725 test samples across 5 tasks. Our eval uses Whisper base.en for ASR (FDB uses Parakeet TDT) and Bedrock Claude Sonnet for user interruption rating (FDB uses GPT-4o).

Key Findings

v1 25K: great pause handling, poor content: Candor Pause TOR 0.097 vs PersonaPlex 0.454 — 5× better at staying silent during pauses. But User Interrupt Rating 1.665 vs PP 4.290 — catastrophic forgetting from 100% automotive data.
v3 10K: curriculum fix (eval running): V3 training uses curriculum data mix (general + automotive) to fix the content quality gap. FDB eval running on i-04a771ebcfa7c0458.
Moshi Base baseline: Extreme pause handling failure (TOR 1.000) but fast latency. Responds to everything immediately without pause awareness.

Model Key

PersonaPlex Paper: arXiv:2602.06053 Table 6 (GPT-4o judge, Parakeet ASR)
Our PersonaPlex: Our reproduction with HF weights, Whisper ASR, Claude Sonnet judge
v1 25K: First training run, 25K steps, automotive-only data (unfused FP16)
v3 10K: Third training run, 10K steps, curriculum data mix (balanced)
v3 15K: Third training run, 15K steps, curriculum data mix (balanced)
v3 25K: Pending — training still running on p4d

Current evaluation pipeline status as of 2026-03-07 08:30 UTC.

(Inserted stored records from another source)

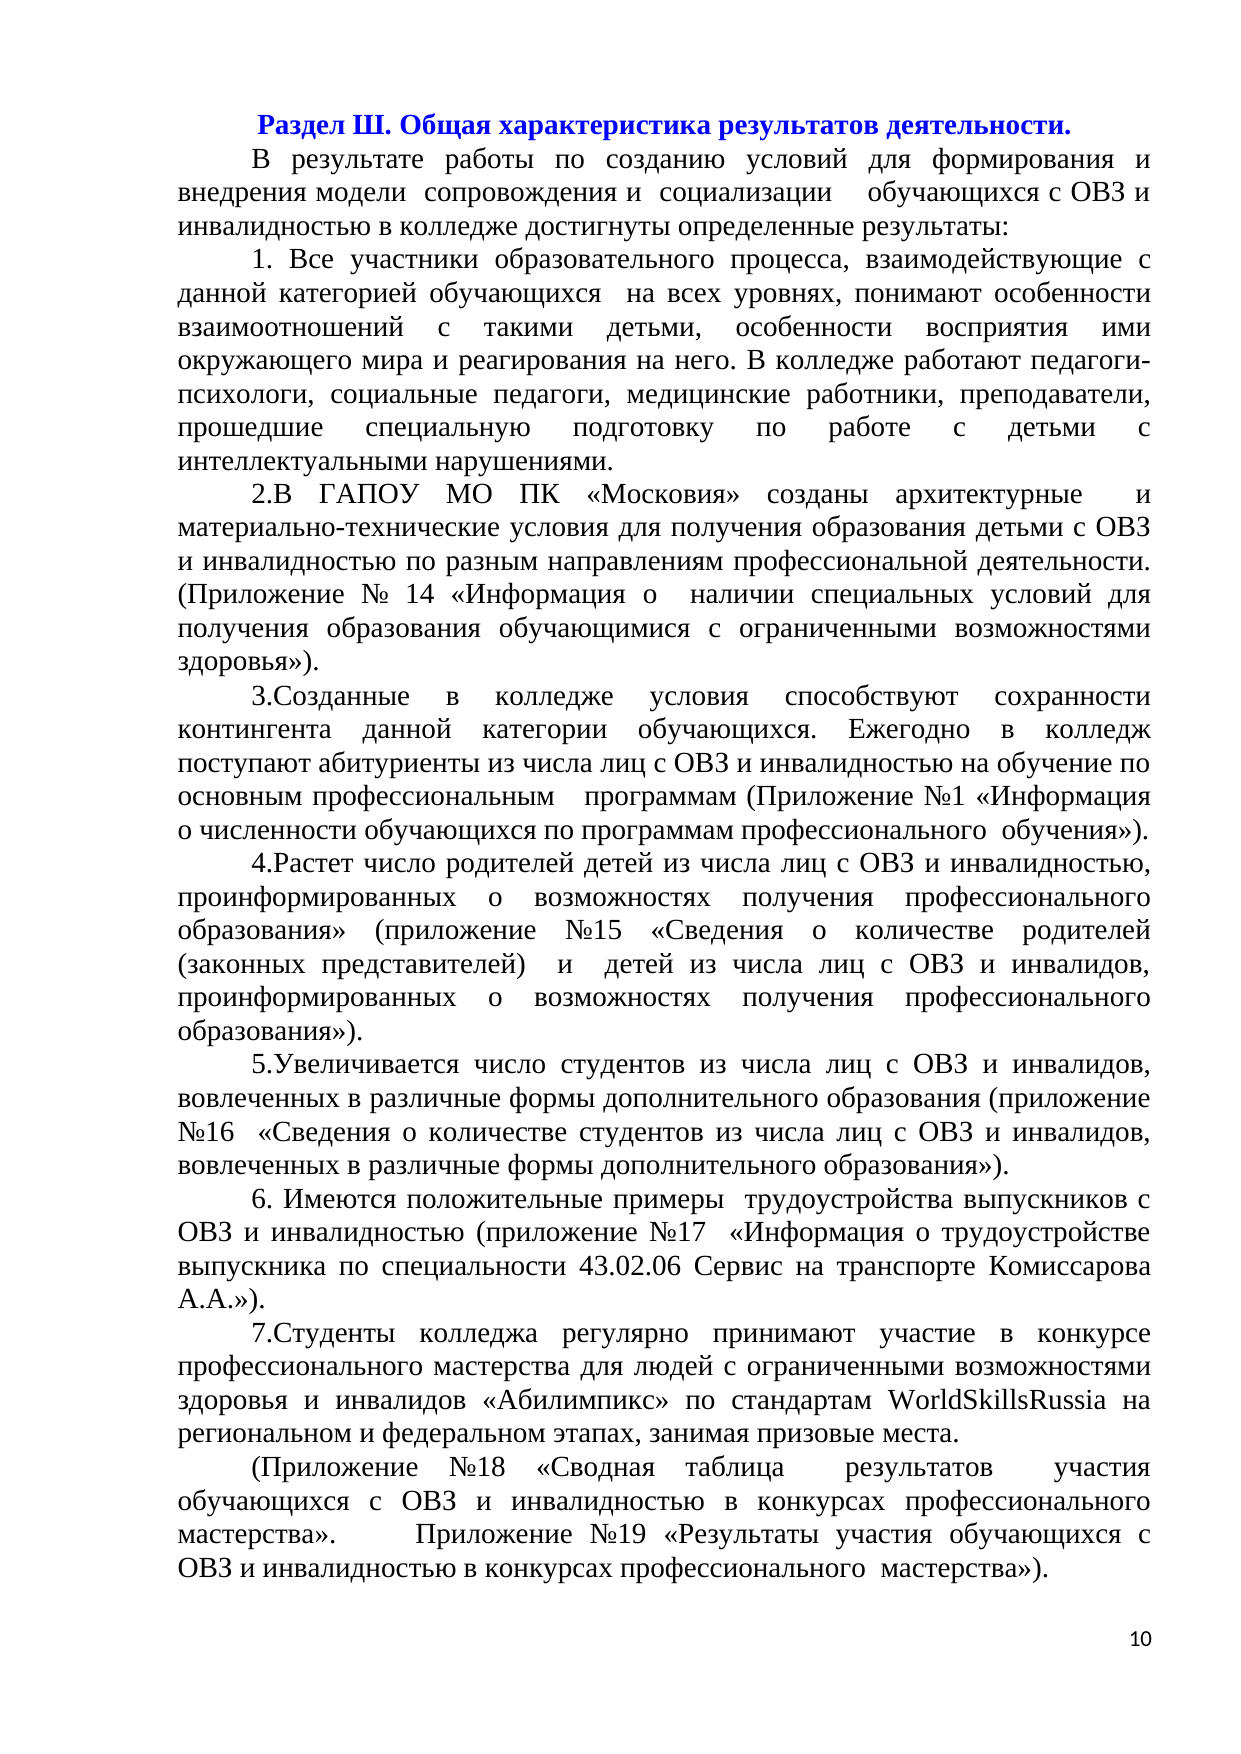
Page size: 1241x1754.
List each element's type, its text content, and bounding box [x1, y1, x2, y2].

text (Приложение №18 «Сводная таблица результатов участия обучающихся с ОВЗ и инвалидностью в конкурсах профессионального мастерства». Приложение №19 «Результаты участия обучающихся с ОВЗ и инвалидностью в конкурсах профессионального мастерства»). [177, 1449, 1152, 1583]
text 5.Увеличивается число студентов из числа лиц с ОВЗ и инвалидов, вовлеченных в различные формы дополнительного образования (приложение №16 «Сведения о количестве студентов из числа лиц с ОВЗ и инвалидов, вовлеченных в различные формы дополнительного образования»). [177, 1047, 1152, 1181]
text В результате работы по созданию условий для формирования и внедрения модели сопровождения и социализации обучающихся с ОВЗ и инвалидностью в колледже достигнуты определенные результаты: [177, 141, 1152, 242]
text 1. Все участники образовательного процесса, взаимодействующие с данной категорией обучающихся на всех уровнях, понимают особенности взаимоотношений с такими детьми, особенности восприятия ими окружающего мира и реагирования на него. В колледже работают педагоги-психологи, социальные педагоги, медицинские работники, преподаватели, прошедшие специальную подготовку по работе с детьми с интеллектуальными нарушениями. [177, 242, 1152, 476]
text 6. Имеются положительные примеры трудоустройства выпускников с ОВЗ и инвалидностью (приложение №17 «Информация о трудоустройстве выпускника по специальности 43.02.06 Сервис на транспорте Комиссарова А.А.»). [177, 1181, 1152, 1315]
text 4.Растет число родителей детей из числа лиц с ОВЗ и инвалидностью, проинформированных о возможностях получения профессионального образования» (приложение №15 «Сведения о количестве родителей (законных представителей) и детей из числа лиц с ОВЗ и инвалидов, проинформированных о возможностях получения профессионального образования»). [177, 845, 1152, 1047]
text 2.В ГАПОУ МО ПК «Московия» созданы архитектурные и материально-технические условия для получения образования детьми с ОВЗ и инвалидностью по разным направлениям профессиональной деятельности. (Приложение № 14 «Информация о наличии специальных условий для получения образования обучающимися с ограниченными возможностями здоровья»). [177, 476, 1152, 678]
text 7.Студенты колледжа регулярно принимают участие в конкурсе профессионального мастерства для людей с ограниченными возможностями здоровья и инвалидов «Абилимпикс» по стандартам WorldSkillsRussia на региональном и федеральном этапах, занимая призовые места. [177, 1315, 1152, 1449]
text Раздел Ш. Общая характеристика результатов деятельности. [177, 107, 1152, 141]
text 3.Созданные в колледже условия способствуют сохранности контингента данной категории обучающихся. Ежегодно в колледж поступают абитуриенты из числа лиц с ОВЗ и инвалидностью на обучение по основным профессиональным программам (Приложение №1 «Информация о численности обучающихся по программам профессионального обучения»). [177, 678, 1152, 845]
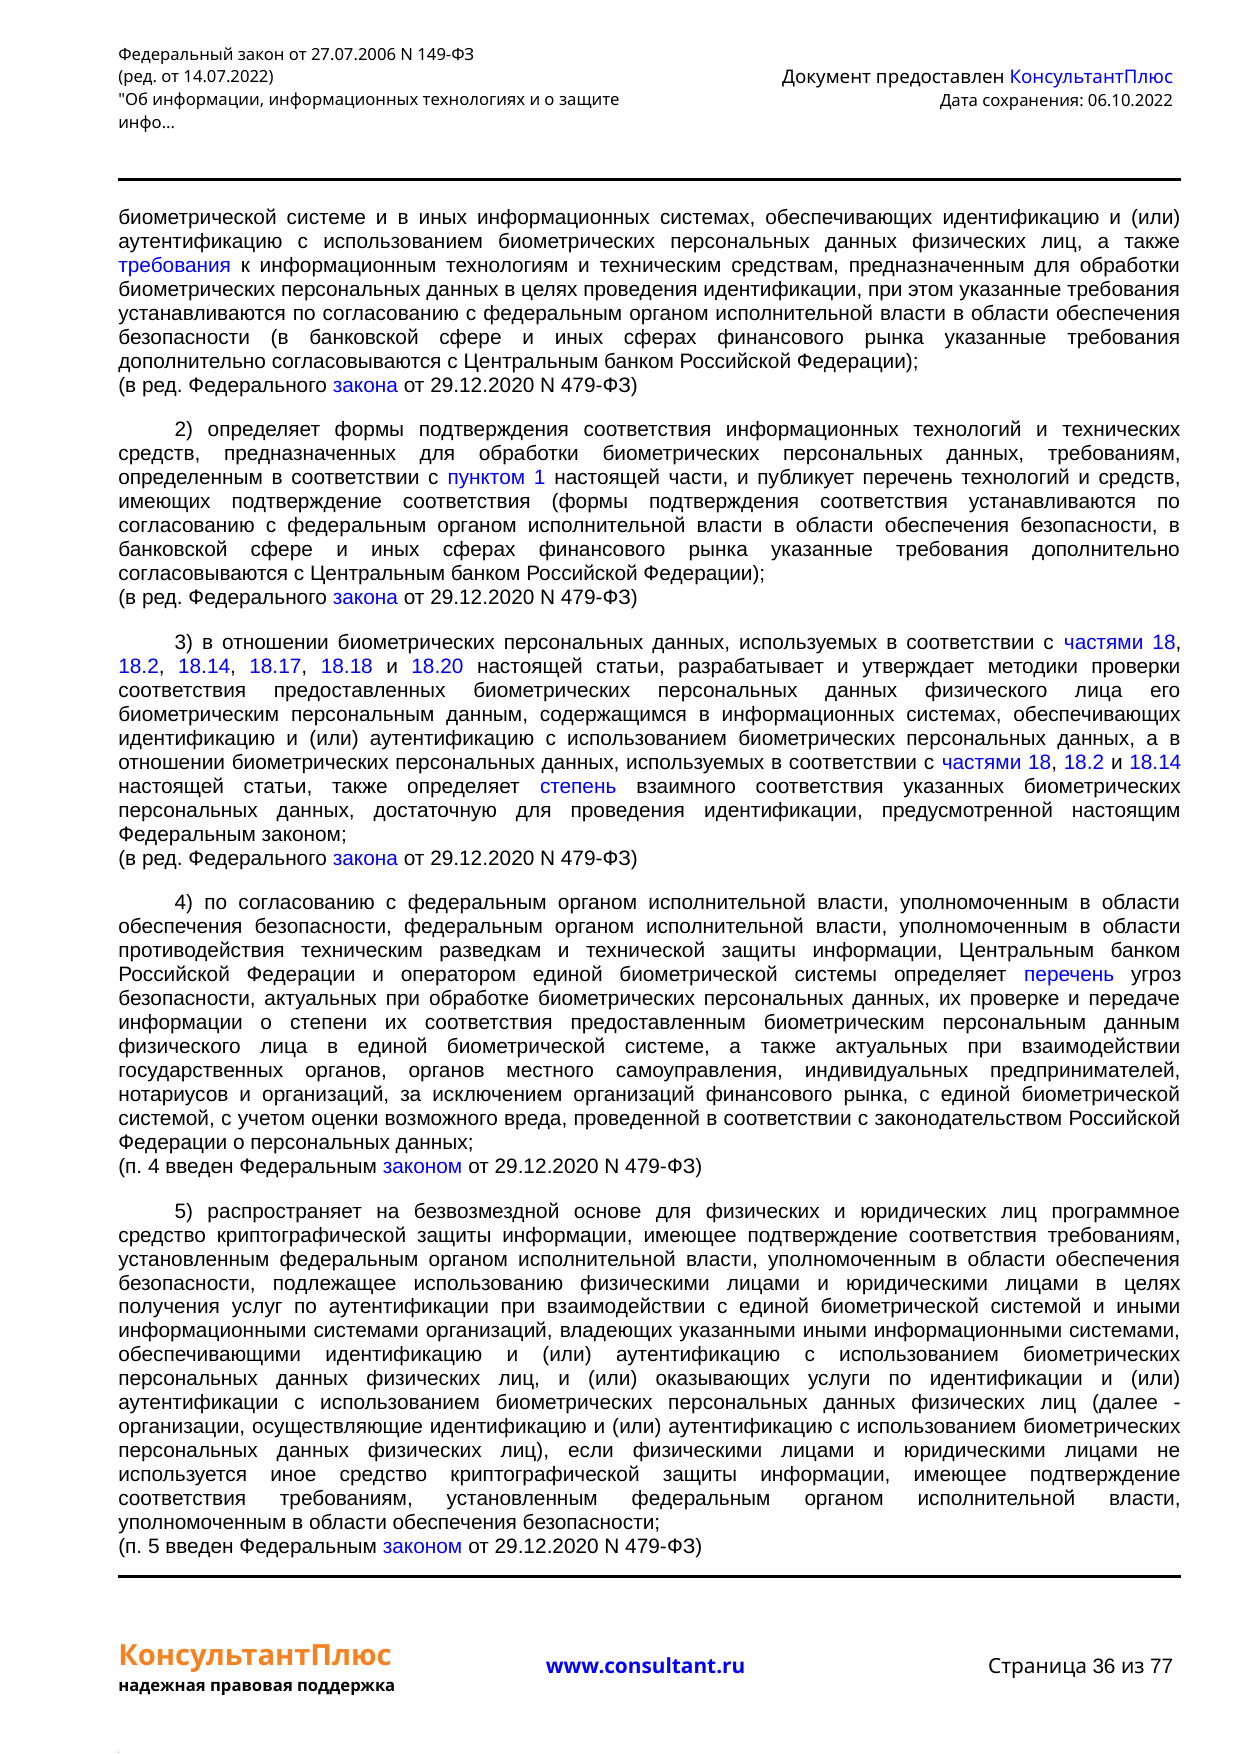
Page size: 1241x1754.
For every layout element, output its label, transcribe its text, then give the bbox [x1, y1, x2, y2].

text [118, 205, 1181, 372]
text (п. 4 введен Федеральным законом от 29.12.2020 N 479-ФЗ) [118, 1154, 1181, 1178]
text 4) по согласованию с федеральным органом исполнительной власти, уполномоченным в области обеспечения безопасности, федеральным органом исполнительной власти, уполномоченным в области противодействия техническим разведкам и технической защиты информации, Центральным банком Российской Федерации и оператором единой биометрической системы определяет перечень угроз безопасности, актуальных при обработке биометрических персональных данных, их проверке и передаче информации о степени их соответствия предоставленным биометрическим персональным данным физического лица в единой биометрической системе, а также актуальных при взаимодействии государственных органов, органов местного самоуправления, индивидуальных предпринимателей, нотариусов и организаций, за исключением организаций финансового рынка, с единой биометрической системой, с учетом оценки возможного вреда, проведенной в соответствии с законодательством Российской Федерации о персональных данных; [118, 890, 1181, 1154]
text (в ред. Федерального закона от 29.12.2020 N 479-ФЗ) [118, 845, 1181, 869]
text 2) определяет формы подтверждения соответствия информационных технологий и технических средств, предназначенных для обработки биометрических персональных данных, требованиям, определенным в соответствии с пунктом 1 настоящей части, и публикует перечень технологий и средств, имеющих подтверждение соответствия (формы подтверждения соответствия устанавливаются по согласованию с федеральным органом исполнительной власти в области обеспечения безопасности, в банковской сфере и иных сферах финансового рынка указанные требования дополнительно согласовываются с Центральным банком Российской Федерации); [118, 417, 1181, 585]
text 3) в отношении биометрических персональных данных, используемых в соответствии с частями 18, 18.2, 18.14, 18.17, 18.18 и 18.20 настоящей статьи, разрабатывает и утверждает методики проверки соответствия предоставленных биометрических персональных данных физического лица его биометрическим персональным данным, содержащимся в информационных системах, обеспечивающих идентификацию и (или) аутентификацию с использованием биометрических персональных данных, а в отношении биометрических персональных данных, используемых в соответствии с частями 18, 18.2 и 18.14 настоящей статьи, также определяет степень взаимного соответствия указанных биометрических персональных данных, достаточную для проведения идентификации, предусмотренной настоящим Федеральным законом; [118, 630, 1181, 845]
text (в ред. Федерального закона от 29.12.2020 N 479-ФЗ) [118, 372, 1181, 396]
text 5) распространяет на безвозмездной основе для физических и юридических лиц программное средство криптографической защиты информации, имеющее подтверждение соответствия требованиям, установленным федеральным органом исполнительной власти, уполномоченным в области обеспечения безопасности, подлежащее использованию физическими лицами и юридическими лицами в целях получения услуг по аутентификации при взаимодействии с единой биометрической системой и иными информационными системами организаций, владеющих указанными иными информационными системами, обеспечивающими идентификацию и (или) аутентификацию с использованием биометрических персональных данных физических лиц, и (или) оказывающих услуги по идентификации и (или) аутентификации с использованием биометрических персональных данных физических лиц (далее - организации, осуществляющие идентификацию и (или) аутентификацию с использованием биометрических персональных данных физических лиц), если физическими лицами и юридическими лицами не используется иное средство криптографической защиты информации, имеющее подтверждение соответствия требованиям, установленным федеральным органом исполнительной власти, уполномоченным в области обеспечения безопасности; [118, 1198, 1181, 1534]
text (п. 5 введен Федеральным законом от 29.12.2020 N 479-ФЗ) [118, 1534, 1181, 1558]
text (в ред. Федерального закона от 29.12.2020 N 479-ФЗ) [118, 585, 1181, 609]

Task	Instance	Region	State	Notes
Stage 5 S2S (all models)	terminated	us-west-2	DONE (~0%)	All 4 S2S models score ~0% on VoiceBench. S2S models can't do instruction-following QA. FDB is the correct benchmark.
V3 Training	trues2s-p4d-v3-train-r2	us-west-2	RUNNING	p4d.24xlarge, 25K steps curriculum. At step 10K+. ETA ~Saturday March 8.
Reasoning v7 (Qwen3.5)	terminated	us-east-1	DONE	2B: MMLU 59.6%, GSM8K 19.4%, IFEval 32.7%, Avg 37.2%. 0.8B: MMLU 48.5%, GSM8K 34.3%, IFEval 35.1%, Avg 39.3%.
BigBench Audio v5	i-01fb70abe4331971d	us-east-1	DONE	Cascade 2B: 37.9%, Cascade 0.8B: 34.1%. 1000 samples, Bedrock Claude Sonnet judge.
VoiceBench v6	terminated	us-east-1	DONE (raw)	Cascade Qwen3.5-2B raw JSONL outputs on S3 (11 datasets). Needs post-processing for accuracy scores.
Qwen2.5-3B Repro	terminated	us-east-1	DONE	MMLU 65.4% (ref 65.5%), IFEval 49.4% (ref 48.2%). Infrastructure validated.
ASR v3 (Whisper)	terminated	us-west-2	DONE (4/9)	LibriSpeech clean/other + FLEURS en/fr. TED-LIUM/CommonVoice/MLS blocked.
FDB v1 (Stage 6)	—	—	DONE	PersonaPlex + Moshi Base × 725 samples.
Reasoning (Qwen2.5)	terminated	—	DONE	All Qwen2.5 models (0.5B-7B) + Phi-4-mini on MMLU+GSM8K+IFEval.